━━ COLLECTED MATERIAL ━━
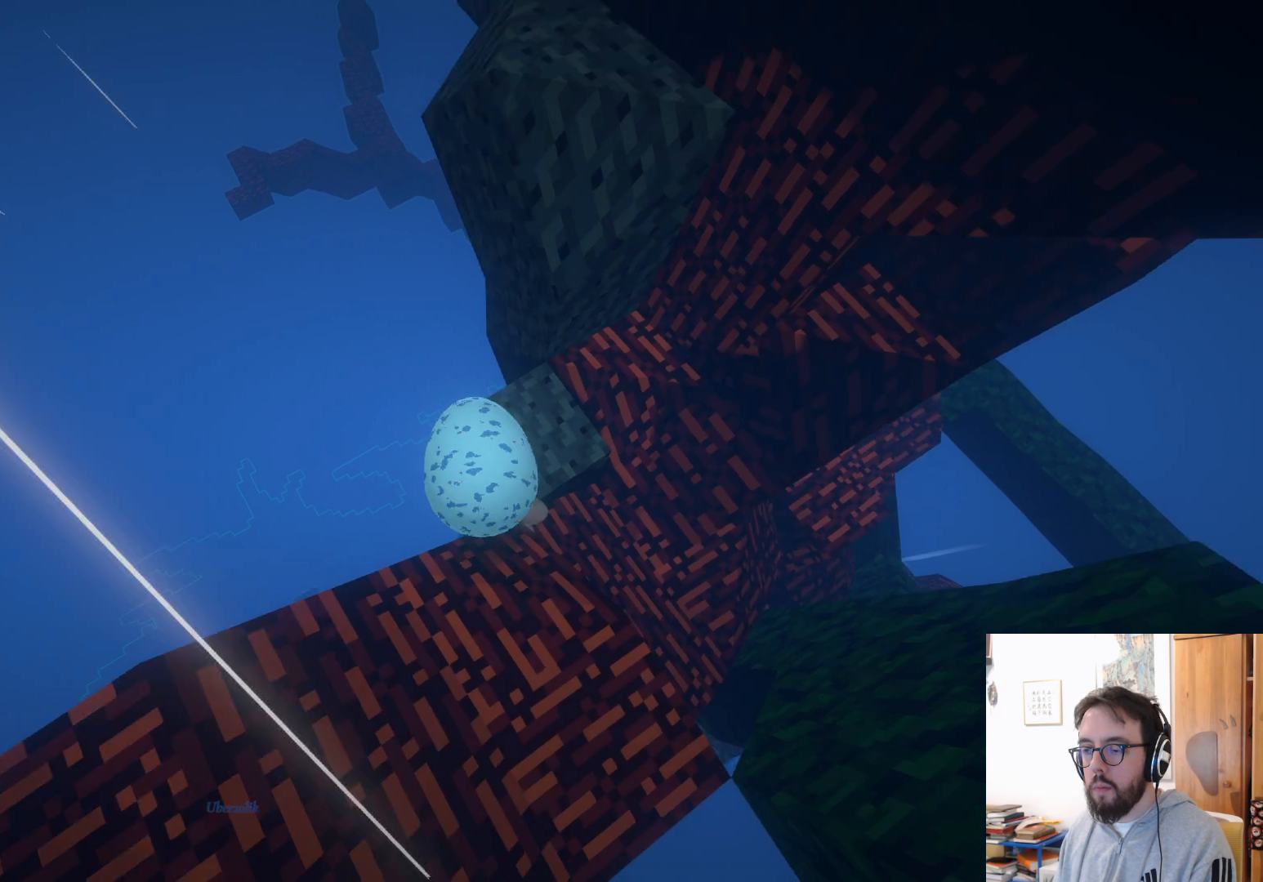
{"buttons": [], "left_stick": "down", "right_stick": "center", "events": [[33, "A", "up"], [400, "R2", "down"], [467, "R2", "up"]]}
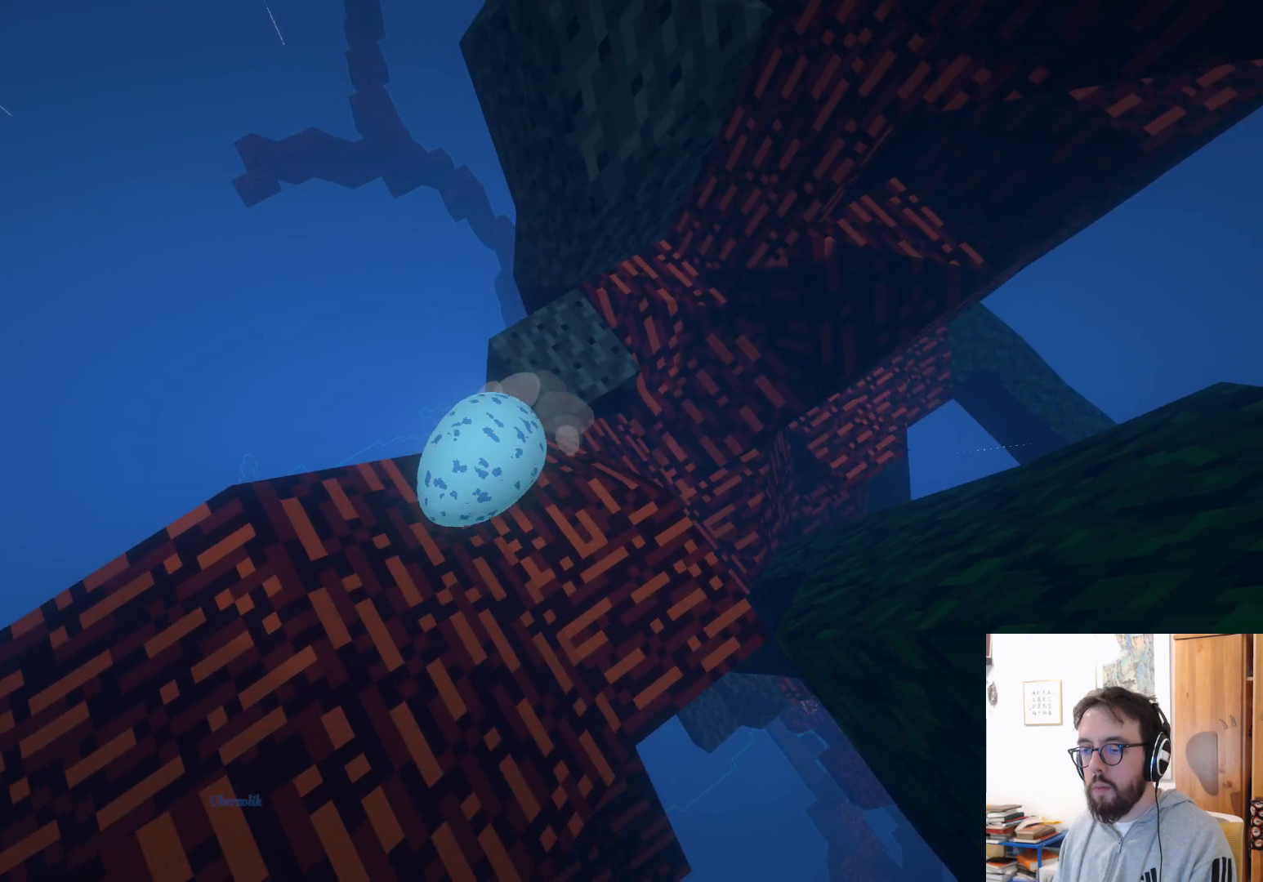
{"buttons": [], "left_stick": "down", "right_stick": "center", "events": [[17, "left_stick", "center"], [417, "left_stick", "down"]]}
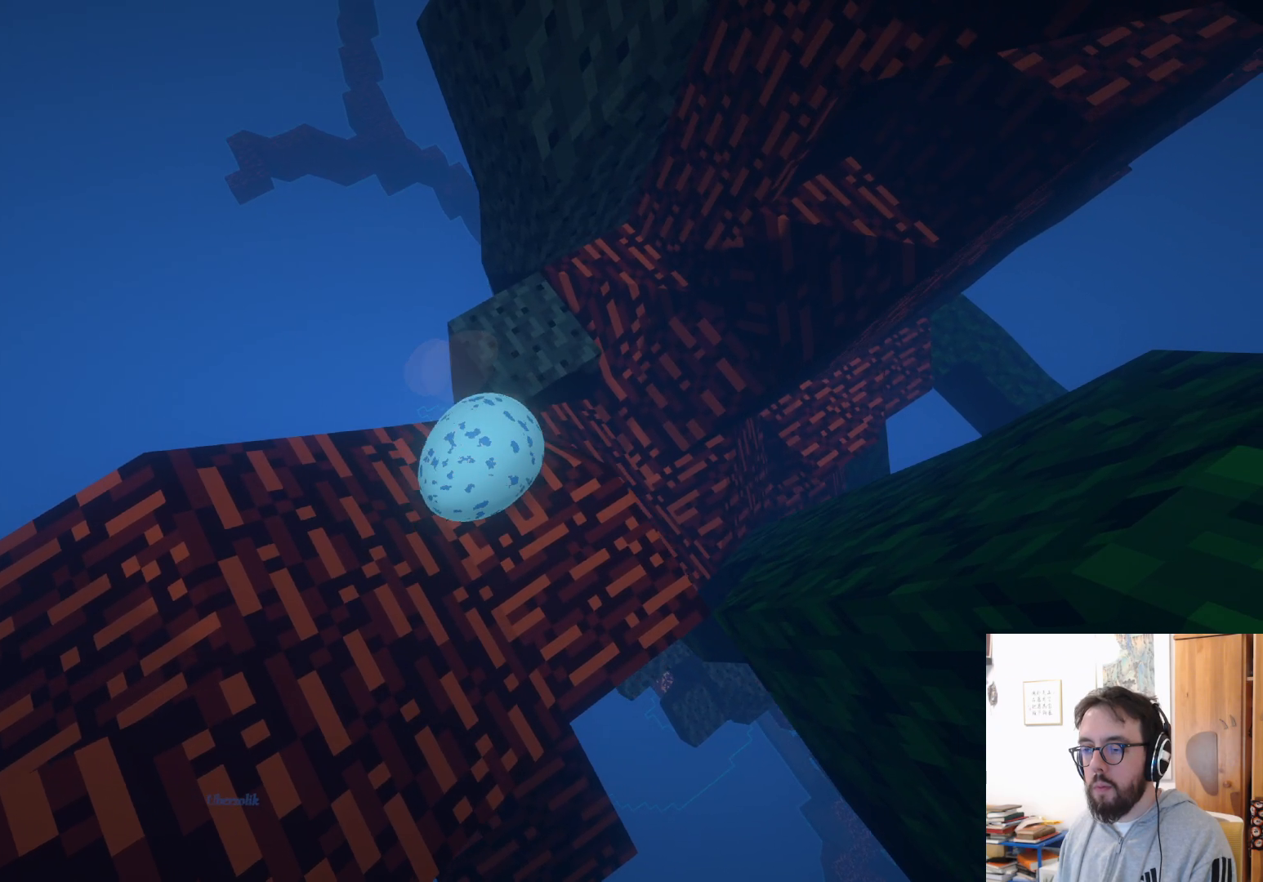
{"buttons": [], "left_stick": "left", "right_stick": "center", "events": [[367, "left_stick", "left"]]}
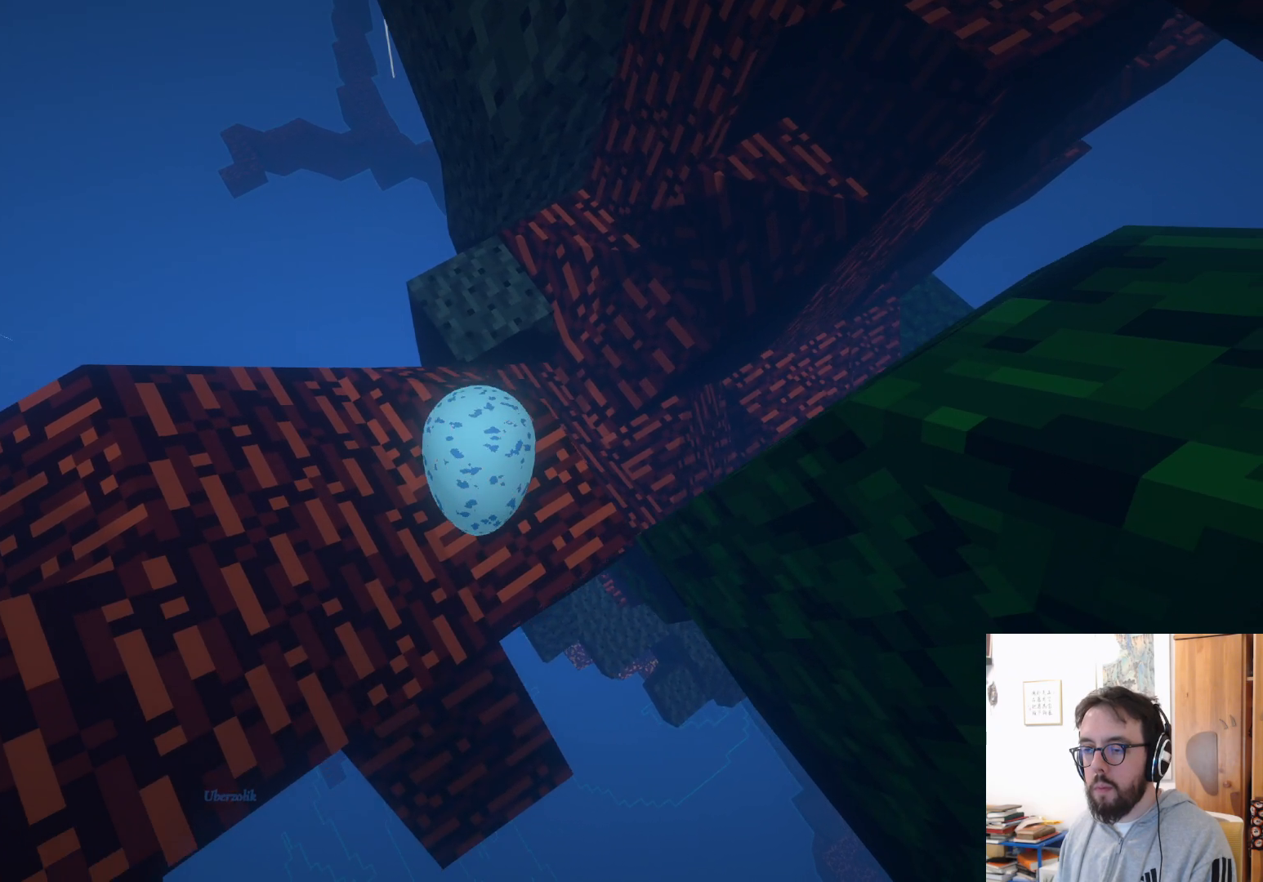
{"buttons": [], "left_stick": "up", "right_stick": "center", "events": [[250, "left_stick", "down"], [367, "left_stick", "center"], [500, "left_stick", "up"]]}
━━━
HOW TO COMPLETE THIS TASK:
Repeat the data above exactly, leaving out any pictures it holds.

OUTPUT FOR THIS EXERCISE:
{"buttons": [], "left_stick": "down", "right_stick": "center", "events": [[33, "A", "up"], [400, "R2", "down"], [467, "R2", "up"]]}
{"buttons": [], "left_stick": "down", "right_stick": "center", "events": [[17, "left_stick", "center"], [417, "left_stick", "down"]]}
{"buttons": [], "left_stick": "left", "right_stick": "center", "events": [[367, "left_stick", "left"]]}
{"buttons": [], "left_stick": "up", "right_stick": "center", "events": [[250, "left_stick", "down"], [367, "left_stick", "center"], [500, "left_stick", "up"]]}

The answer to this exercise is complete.